Alu RNA Structural Features Modulate Immune Cell Activation and A-to-I Editing of Alu RNAs Is Diminished in Human Inflammatory Bowel Disease

Alu retrotransposons belong to the class of short interspersed nuclear elements (SINEs). Alu RNA is abundant in cells and its repetitive structure forms double-stranded RNAs (dsRNA) that activate dsRNA sensors and trigger innate immune responses with significant pathological consequences. Mechanisms to prevent innate immune activation include deamination of adenosines to inosines in dsRNAs, referred to as A-to-I editing, degradation of Alu RNAs by endoribonucleases, and sequestration of Alu RNAs by RNA binding proteins. We have previously demonstrated that widespread loss of Alu RNA A-to-I editing is associated with diverse human diseases including viral (COVID-19, influenza) and autoimmune diseases (multiple sclerosis). Here we demonstrate loss of A-to-I editing in leukocytes is also associated with inflammatory bowel diseases.

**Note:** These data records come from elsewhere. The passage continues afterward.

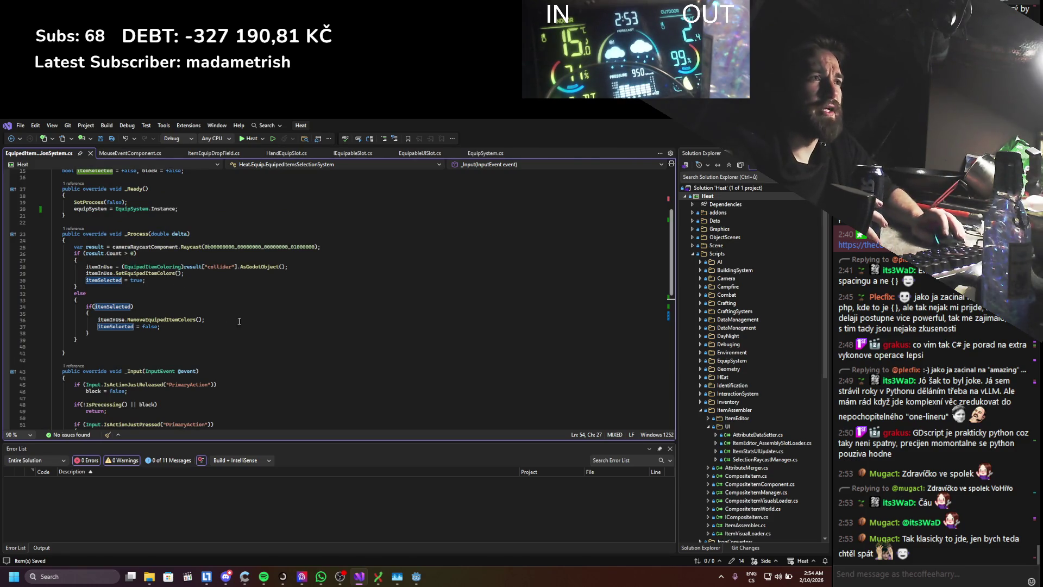
{"action": "left_click_drag", "start_coordinate": [63, 352], "coordinate": [122, 236]}
{"action": "left_click", "coordinate": [64, 353]}
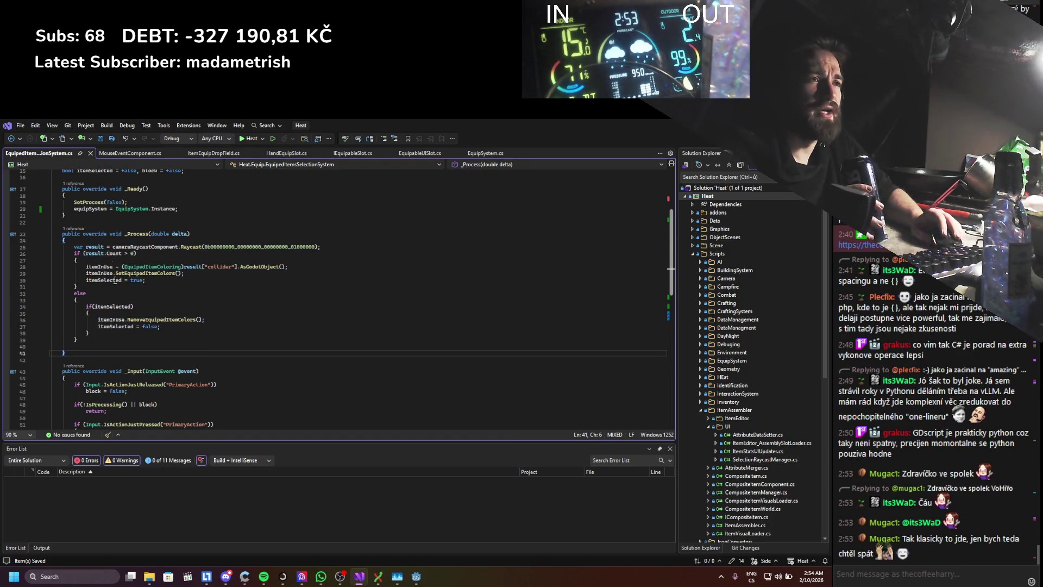
{"action": "left_click", "coordinate": [113, 281]}
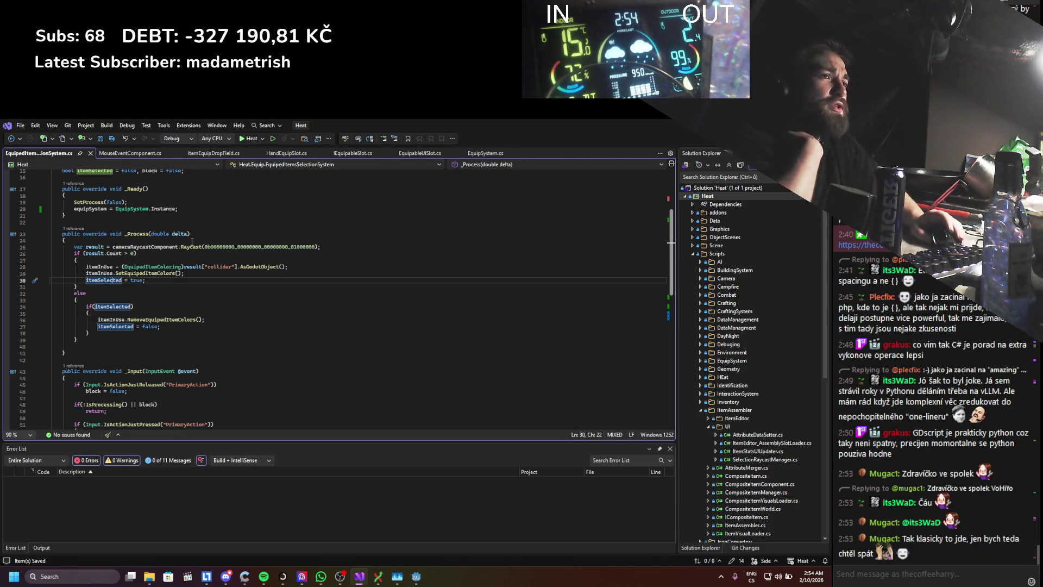
{"action": "scroll", "coordinate": [193, 241], "scroll_direction": "down", "scroll_amount": 4}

Our structure-function analysis demonstrates that ability to activate innate immune responses resides in the left arm of Alu RNA, requires a 5'-PPP, RIG-I is the major Alu dsRNA sensor, and A-to-I editing disrupts both structure and function. Further, edited Alu RNAs inhibit activity of unedited Alu RNAs. Altering Alu RNA nucleotide sequence increases biological activity. Two classes of Alu RNAs exist, one class stimulates both IRF and NF-kB transcriptional activity and a second class only stimulates IRF transcriptional activity. Thus, Alu RNAs play important roles in human disease but may also have therapeutic potential.